I stained his urine sediment. Again, I saw the distinctive goldenbrown material. Here was a new case of MLD and fresh lipid material with which to work. The trouble was that urine sediment is a potpourri. Knowing that this small amount of material existed was only the first step toward understanding the disease. If I ever wanted to identify this unknown lipid, my first job was to separate the minute amounts of it from the vast quantity of other material in the urine sediment.

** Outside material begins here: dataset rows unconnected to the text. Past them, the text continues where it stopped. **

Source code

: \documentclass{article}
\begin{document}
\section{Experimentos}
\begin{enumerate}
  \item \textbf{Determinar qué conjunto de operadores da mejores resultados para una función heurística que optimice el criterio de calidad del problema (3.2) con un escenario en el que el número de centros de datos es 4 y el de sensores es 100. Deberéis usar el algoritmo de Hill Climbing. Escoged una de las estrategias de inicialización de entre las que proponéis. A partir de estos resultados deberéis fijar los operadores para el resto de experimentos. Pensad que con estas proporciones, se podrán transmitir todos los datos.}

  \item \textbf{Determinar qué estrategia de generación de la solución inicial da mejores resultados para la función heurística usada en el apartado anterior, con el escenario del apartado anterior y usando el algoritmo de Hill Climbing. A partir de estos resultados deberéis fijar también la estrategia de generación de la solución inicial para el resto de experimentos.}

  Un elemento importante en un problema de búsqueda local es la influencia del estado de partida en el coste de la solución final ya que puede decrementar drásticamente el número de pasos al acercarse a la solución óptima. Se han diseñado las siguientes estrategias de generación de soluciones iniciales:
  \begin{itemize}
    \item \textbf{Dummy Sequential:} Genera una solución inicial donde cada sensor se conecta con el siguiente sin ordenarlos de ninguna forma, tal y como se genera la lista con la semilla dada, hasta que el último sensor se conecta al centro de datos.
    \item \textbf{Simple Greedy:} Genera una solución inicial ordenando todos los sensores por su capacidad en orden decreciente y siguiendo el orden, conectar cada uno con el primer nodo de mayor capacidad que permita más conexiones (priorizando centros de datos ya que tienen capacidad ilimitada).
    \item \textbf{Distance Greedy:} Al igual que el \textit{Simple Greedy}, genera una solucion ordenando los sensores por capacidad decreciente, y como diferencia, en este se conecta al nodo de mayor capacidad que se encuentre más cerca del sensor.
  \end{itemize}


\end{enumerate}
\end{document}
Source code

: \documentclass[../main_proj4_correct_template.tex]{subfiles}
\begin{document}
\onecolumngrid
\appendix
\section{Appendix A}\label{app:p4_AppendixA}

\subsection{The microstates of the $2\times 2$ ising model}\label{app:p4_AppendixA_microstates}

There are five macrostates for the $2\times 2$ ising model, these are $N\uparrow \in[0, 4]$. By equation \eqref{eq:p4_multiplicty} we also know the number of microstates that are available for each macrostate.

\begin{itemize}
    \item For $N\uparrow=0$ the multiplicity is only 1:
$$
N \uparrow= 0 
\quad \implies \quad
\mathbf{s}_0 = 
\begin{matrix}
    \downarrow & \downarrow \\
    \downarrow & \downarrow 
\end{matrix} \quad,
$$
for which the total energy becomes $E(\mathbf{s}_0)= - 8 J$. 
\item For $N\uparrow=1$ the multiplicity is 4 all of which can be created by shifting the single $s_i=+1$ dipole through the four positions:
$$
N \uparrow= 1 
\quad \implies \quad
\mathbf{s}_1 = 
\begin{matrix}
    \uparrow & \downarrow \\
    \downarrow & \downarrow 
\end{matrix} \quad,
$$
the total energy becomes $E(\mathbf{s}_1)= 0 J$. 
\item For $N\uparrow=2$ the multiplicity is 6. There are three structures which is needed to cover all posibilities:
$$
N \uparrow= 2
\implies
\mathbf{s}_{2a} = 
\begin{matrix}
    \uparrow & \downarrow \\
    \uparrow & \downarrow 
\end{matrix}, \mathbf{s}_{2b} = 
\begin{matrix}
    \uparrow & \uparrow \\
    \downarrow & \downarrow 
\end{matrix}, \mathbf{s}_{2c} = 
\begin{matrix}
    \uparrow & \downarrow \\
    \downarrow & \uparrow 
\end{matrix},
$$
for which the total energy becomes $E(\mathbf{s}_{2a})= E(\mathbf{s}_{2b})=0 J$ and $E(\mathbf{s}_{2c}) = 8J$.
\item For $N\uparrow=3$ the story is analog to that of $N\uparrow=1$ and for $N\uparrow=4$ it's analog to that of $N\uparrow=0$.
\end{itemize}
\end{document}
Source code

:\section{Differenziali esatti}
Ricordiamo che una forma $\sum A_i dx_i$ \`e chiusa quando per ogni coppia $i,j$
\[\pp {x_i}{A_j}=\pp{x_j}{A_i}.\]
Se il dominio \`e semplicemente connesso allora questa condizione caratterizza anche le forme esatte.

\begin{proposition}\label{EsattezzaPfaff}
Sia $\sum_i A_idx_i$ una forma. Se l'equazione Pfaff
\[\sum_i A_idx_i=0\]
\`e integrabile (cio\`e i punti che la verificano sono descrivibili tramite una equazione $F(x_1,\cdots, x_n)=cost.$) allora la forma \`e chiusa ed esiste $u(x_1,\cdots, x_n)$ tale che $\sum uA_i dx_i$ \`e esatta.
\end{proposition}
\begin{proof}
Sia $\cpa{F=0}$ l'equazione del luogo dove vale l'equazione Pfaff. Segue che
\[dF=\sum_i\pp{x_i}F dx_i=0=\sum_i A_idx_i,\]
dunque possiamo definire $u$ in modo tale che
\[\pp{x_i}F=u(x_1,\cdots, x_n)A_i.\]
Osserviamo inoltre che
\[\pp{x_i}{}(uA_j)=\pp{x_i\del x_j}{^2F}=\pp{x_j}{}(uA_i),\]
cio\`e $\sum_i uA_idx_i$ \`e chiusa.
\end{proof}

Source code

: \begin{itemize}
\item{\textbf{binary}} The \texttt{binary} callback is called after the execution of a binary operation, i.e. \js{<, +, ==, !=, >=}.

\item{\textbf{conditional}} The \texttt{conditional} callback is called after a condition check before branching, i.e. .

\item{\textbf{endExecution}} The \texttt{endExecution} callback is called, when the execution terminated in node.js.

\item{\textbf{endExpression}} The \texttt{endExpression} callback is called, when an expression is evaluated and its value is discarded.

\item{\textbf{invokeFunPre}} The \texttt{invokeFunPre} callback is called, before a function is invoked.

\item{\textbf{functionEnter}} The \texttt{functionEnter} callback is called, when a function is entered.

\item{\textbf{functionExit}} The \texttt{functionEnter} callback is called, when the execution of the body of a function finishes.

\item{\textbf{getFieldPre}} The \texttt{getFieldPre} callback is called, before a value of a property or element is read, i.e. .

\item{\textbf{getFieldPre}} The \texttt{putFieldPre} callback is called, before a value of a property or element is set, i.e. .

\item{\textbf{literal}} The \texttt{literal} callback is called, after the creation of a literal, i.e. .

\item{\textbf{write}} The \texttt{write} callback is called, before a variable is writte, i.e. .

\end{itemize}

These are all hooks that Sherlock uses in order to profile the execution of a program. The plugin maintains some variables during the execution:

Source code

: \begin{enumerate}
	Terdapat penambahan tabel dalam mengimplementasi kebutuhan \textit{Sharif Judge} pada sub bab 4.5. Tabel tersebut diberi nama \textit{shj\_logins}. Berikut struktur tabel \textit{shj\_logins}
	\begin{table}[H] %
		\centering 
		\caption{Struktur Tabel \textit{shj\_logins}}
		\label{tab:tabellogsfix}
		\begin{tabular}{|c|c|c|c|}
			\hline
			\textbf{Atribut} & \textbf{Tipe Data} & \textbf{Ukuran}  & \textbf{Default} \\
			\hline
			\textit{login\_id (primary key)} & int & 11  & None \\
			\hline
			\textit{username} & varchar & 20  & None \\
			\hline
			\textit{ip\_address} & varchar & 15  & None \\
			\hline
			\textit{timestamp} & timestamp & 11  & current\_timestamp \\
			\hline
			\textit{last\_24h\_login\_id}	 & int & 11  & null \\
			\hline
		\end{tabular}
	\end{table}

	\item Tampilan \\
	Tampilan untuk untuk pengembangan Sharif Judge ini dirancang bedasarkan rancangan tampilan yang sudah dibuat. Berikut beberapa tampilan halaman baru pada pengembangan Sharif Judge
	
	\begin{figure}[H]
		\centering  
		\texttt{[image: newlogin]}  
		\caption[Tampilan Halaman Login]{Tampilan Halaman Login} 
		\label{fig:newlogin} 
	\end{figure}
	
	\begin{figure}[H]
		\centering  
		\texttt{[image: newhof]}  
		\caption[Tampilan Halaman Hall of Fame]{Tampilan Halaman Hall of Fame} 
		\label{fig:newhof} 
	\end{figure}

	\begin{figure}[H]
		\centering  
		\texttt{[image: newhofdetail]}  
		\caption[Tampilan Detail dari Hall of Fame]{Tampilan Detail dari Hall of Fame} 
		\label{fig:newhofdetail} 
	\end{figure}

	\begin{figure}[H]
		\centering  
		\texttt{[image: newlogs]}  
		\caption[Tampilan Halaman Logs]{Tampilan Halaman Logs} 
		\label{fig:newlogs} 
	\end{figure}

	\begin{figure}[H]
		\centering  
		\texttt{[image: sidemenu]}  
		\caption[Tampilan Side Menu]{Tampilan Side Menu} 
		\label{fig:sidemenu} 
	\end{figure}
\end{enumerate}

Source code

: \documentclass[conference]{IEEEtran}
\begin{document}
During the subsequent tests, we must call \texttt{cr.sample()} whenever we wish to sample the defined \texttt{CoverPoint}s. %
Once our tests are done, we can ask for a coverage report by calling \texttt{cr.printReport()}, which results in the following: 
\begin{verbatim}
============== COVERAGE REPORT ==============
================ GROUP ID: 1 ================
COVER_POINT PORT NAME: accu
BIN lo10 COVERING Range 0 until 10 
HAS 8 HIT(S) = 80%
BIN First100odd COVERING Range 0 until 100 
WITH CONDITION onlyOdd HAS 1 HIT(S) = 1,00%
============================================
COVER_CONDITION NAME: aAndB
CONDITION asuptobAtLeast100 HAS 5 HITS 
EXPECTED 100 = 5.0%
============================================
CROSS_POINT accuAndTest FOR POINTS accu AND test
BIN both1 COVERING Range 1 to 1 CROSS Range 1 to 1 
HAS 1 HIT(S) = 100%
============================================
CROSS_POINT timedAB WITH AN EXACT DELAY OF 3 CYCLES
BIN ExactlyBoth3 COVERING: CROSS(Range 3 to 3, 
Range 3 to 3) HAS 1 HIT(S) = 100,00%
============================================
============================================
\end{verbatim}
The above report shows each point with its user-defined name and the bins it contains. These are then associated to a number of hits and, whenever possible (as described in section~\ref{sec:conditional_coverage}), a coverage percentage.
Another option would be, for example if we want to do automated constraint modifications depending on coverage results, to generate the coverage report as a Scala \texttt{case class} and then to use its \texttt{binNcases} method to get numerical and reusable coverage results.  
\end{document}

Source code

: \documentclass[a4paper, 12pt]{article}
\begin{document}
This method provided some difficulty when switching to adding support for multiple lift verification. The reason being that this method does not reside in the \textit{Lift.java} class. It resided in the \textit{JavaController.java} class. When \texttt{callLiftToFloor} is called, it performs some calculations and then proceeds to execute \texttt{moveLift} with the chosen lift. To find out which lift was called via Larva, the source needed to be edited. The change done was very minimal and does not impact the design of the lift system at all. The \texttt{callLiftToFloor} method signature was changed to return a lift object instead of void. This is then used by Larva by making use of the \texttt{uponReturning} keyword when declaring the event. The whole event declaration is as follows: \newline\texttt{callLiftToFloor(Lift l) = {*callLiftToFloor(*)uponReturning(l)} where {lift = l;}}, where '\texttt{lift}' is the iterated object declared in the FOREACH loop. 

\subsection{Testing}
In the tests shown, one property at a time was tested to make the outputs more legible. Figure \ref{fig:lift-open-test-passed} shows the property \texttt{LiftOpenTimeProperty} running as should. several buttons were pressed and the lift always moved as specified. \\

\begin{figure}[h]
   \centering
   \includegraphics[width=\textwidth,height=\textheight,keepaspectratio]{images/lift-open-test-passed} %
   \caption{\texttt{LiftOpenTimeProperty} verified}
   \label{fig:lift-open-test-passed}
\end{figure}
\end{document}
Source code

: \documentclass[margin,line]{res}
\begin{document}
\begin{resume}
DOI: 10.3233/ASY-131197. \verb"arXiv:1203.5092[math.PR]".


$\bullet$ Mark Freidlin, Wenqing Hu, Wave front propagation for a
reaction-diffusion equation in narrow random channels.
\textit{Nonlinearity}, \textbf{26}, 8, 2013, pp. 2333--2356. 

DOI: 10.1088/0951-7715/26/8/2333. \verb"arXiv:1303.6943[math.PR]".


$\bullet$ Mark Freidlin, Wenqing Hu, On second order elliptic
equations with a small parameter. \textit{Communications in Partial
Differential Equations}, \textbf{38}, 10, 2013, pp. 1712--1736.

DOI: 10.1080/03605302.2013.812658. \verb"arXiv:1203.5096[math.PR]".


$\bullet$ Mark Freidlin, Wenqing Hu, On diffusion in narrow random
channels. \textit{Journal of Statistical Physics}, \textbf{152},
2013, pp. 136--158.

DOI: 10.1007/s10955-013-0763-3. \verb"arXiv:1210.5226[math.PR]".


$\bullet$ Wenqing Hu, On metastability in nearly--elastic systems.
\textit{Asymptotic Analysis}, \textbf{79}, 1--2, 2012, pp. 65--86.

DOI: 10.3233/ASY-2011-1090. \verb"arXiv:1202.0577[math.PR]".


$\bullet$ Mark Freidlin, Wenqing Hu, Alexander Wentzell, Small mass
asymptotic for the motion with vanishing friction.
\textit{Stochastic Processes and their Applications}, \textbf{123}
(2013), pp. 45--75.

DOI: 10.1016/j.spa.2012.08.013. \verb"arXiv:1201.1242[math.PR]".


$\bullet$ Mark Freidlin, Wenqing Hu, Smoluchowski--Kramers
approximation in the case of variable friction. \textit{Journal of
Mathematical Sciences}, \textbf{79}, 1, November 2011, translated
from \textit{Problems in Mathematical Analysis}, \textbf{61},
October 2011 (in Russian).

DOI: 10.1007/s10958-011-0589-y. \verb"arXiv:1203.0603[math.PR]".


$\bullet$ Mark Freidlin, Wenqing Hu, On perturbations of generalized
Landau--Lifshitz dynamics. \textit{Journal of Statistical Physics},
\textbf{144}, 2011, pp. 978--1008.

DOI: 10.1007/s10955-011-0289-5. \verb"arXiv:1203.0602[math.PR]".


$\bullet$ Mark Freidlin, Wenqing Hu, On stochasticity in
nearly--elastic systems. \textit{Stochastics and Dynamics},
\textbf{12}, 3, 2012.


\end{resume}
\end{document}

After much trial and error, I discovered three things: (1) The mixture of chloroform and methanol I had read about in New York did indeed dissolve the metachromatic lipid. (2) When this mixture was exposed to water, it separated into three layers as had been described by Folch-pi. Lipids (fats) in the middle layer could be suctioned up with a pipette, placed on filter paper and then stained with toluidine blue. (3) In normal patients the lipids did not show a str
ong red metachromasia. However, lipids from the Thompson child with MLD always gave a strong red color.
Figure 2
The normal myelin sheath and three of its molecules, magnified 57 million times. The nerve fiber (axon) normally conducts nerve impulses down to innervate muscles or other nerve cells. Surrounding it is an insulating fatty coat, the myelin sheath.
The myelin sheath, like a jellyroll, is made up of many individual layers. Each layer is composed of molecules of lipids, protein and water. In this diagram, part of the molecular architecture of one layer is expanded and shown schematically.
The layer resembles a double-decker sandwich: the two lipid "fillings" are contained within three protein (P) layers. If you look carefully at each lipid filling, you will see that it contains two cholesterol molecules. (The gourd-like structures approximate the actual shape of a cholesterol molecule.) The two other molecules shown are either two sulfatide or two cerebroside molecules. Sulfatide molecules (also termed cerebroside sulfate) differ from cerebroside only in that they possess a sulfate group. This group is a locus of negative charge, indicated by a minus sign.